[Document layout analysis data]

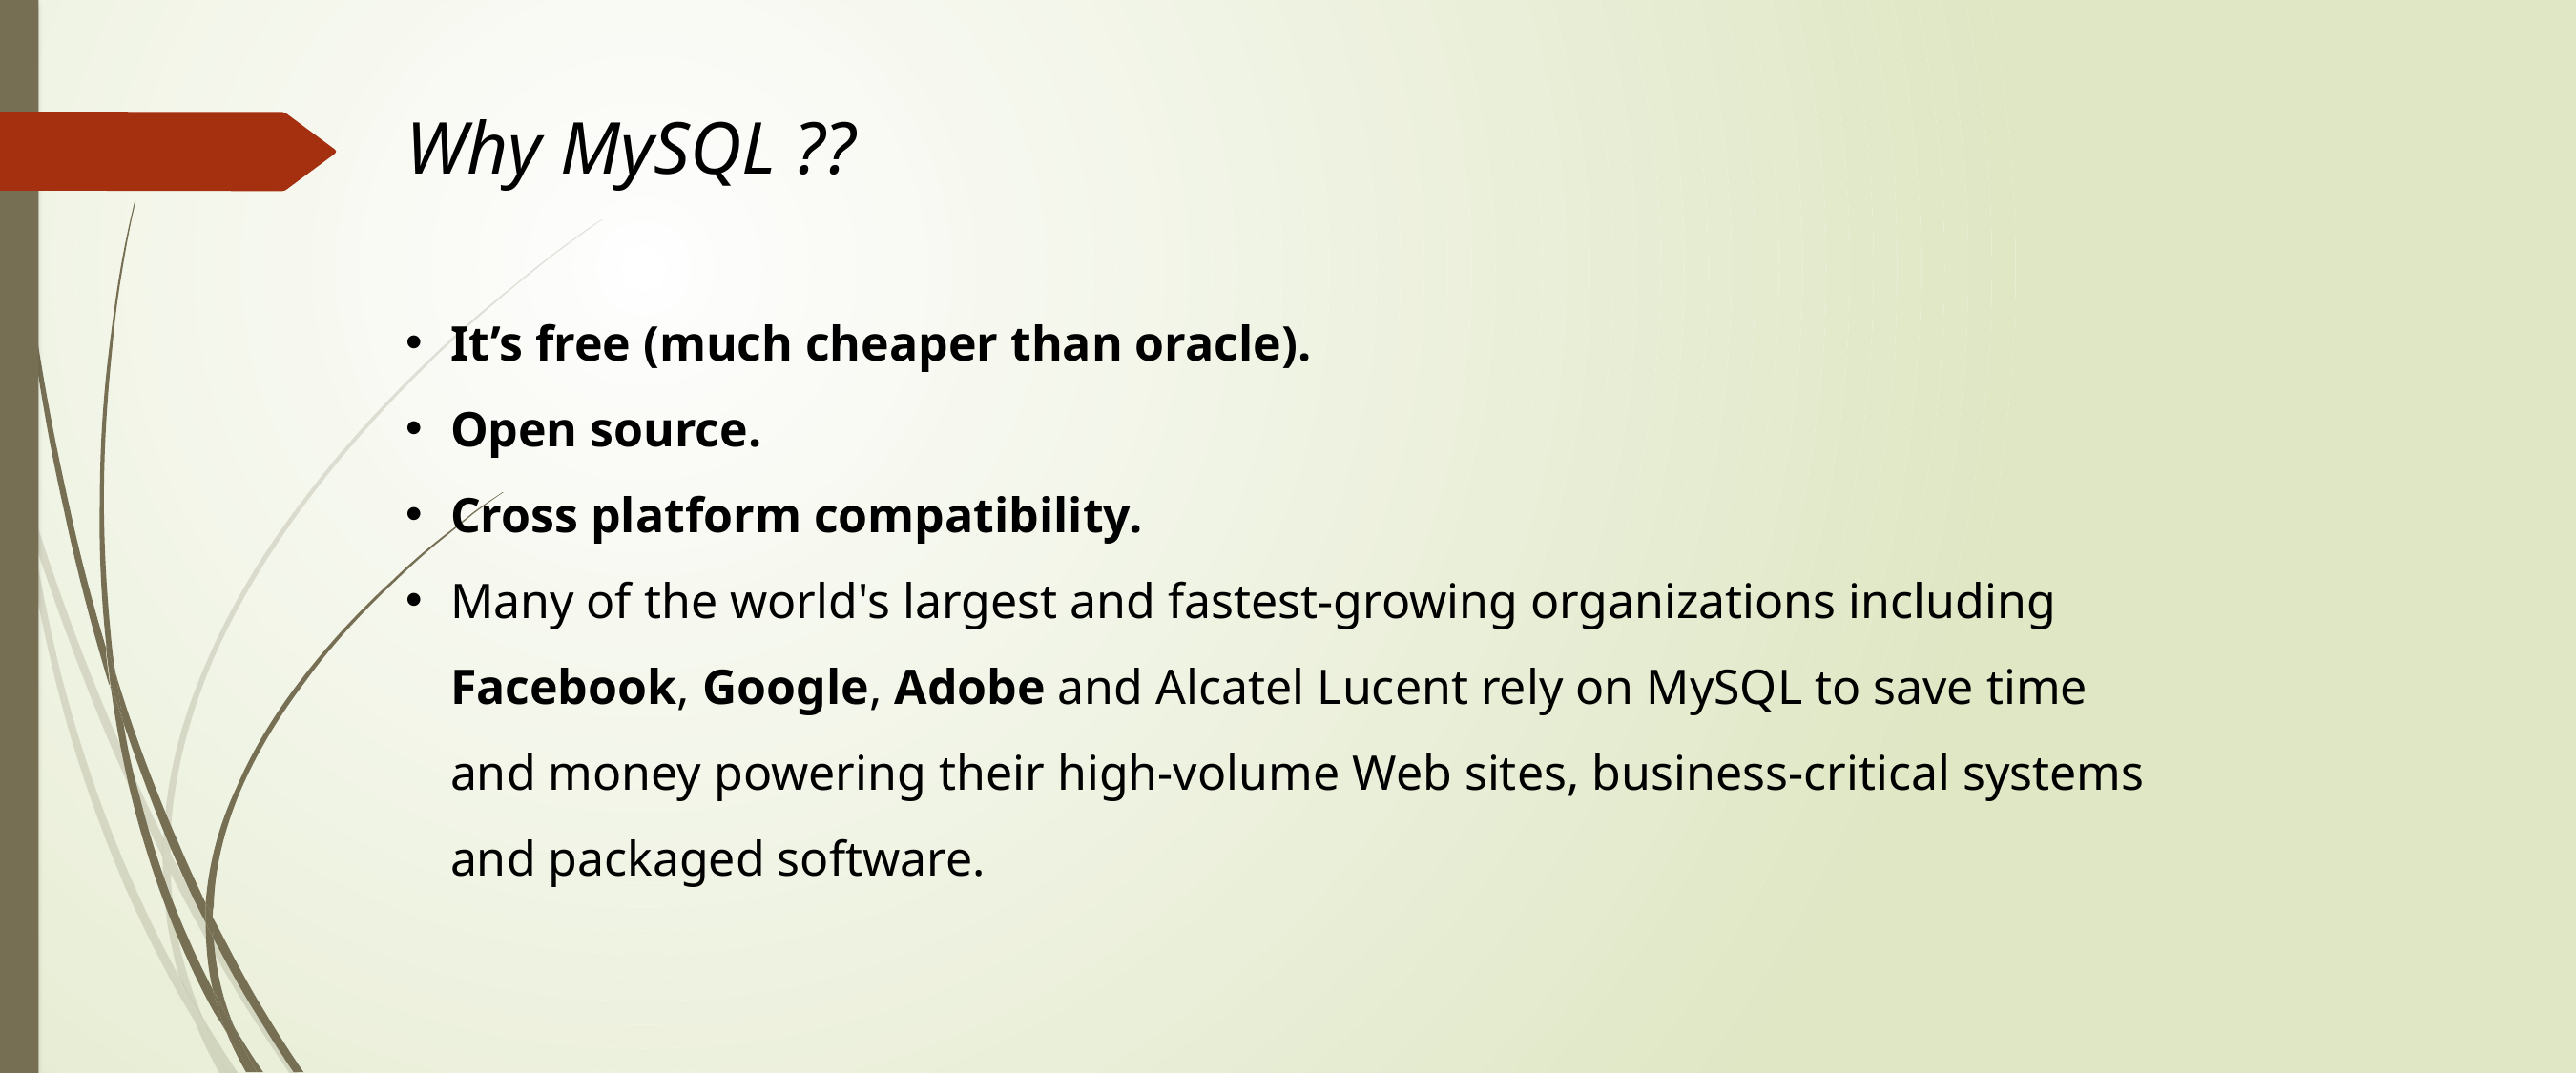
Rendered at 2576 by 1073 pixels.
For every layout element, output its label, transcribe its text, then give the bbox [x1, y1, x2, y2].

text_box Why MySQL ?? [391, 94, 1887, 196]
text_box It’s free (much cheaper than oracle). Open source. Cross platform compatibility. Many of the world's largest and fastest-growing organizations including Facebook, Google, Adobe and Alcatel Lucent rely on MySQL to save time and money powering their high-volume Web sites, business-critical systems and packaged software. [391, 278, 2185, 893]
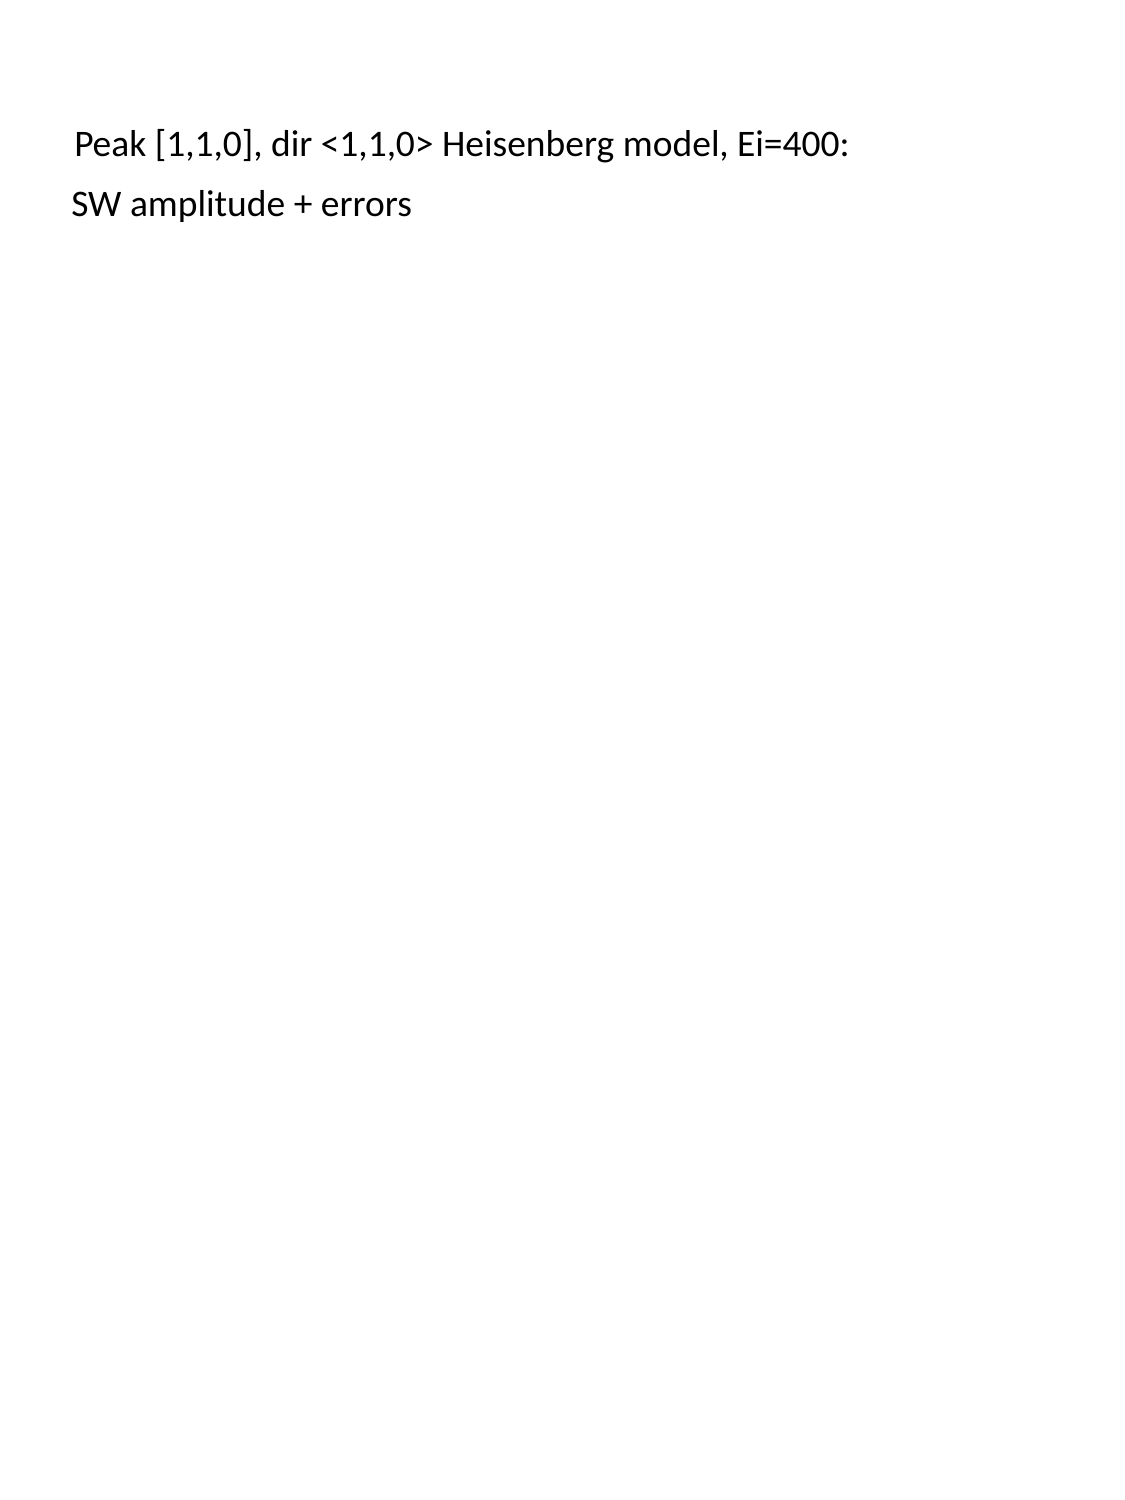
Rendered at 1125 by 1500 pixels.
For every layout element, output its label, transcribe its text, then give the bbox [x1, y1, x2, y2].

◆ PROBLEM:
Find "pixels" in the preceding records. Copy each line that holds it.

◆ RESPONSE TO THIS TASK:
Rendered at 2576 by 1073 pixels.
Rendered at 1125 by 1500 pixels.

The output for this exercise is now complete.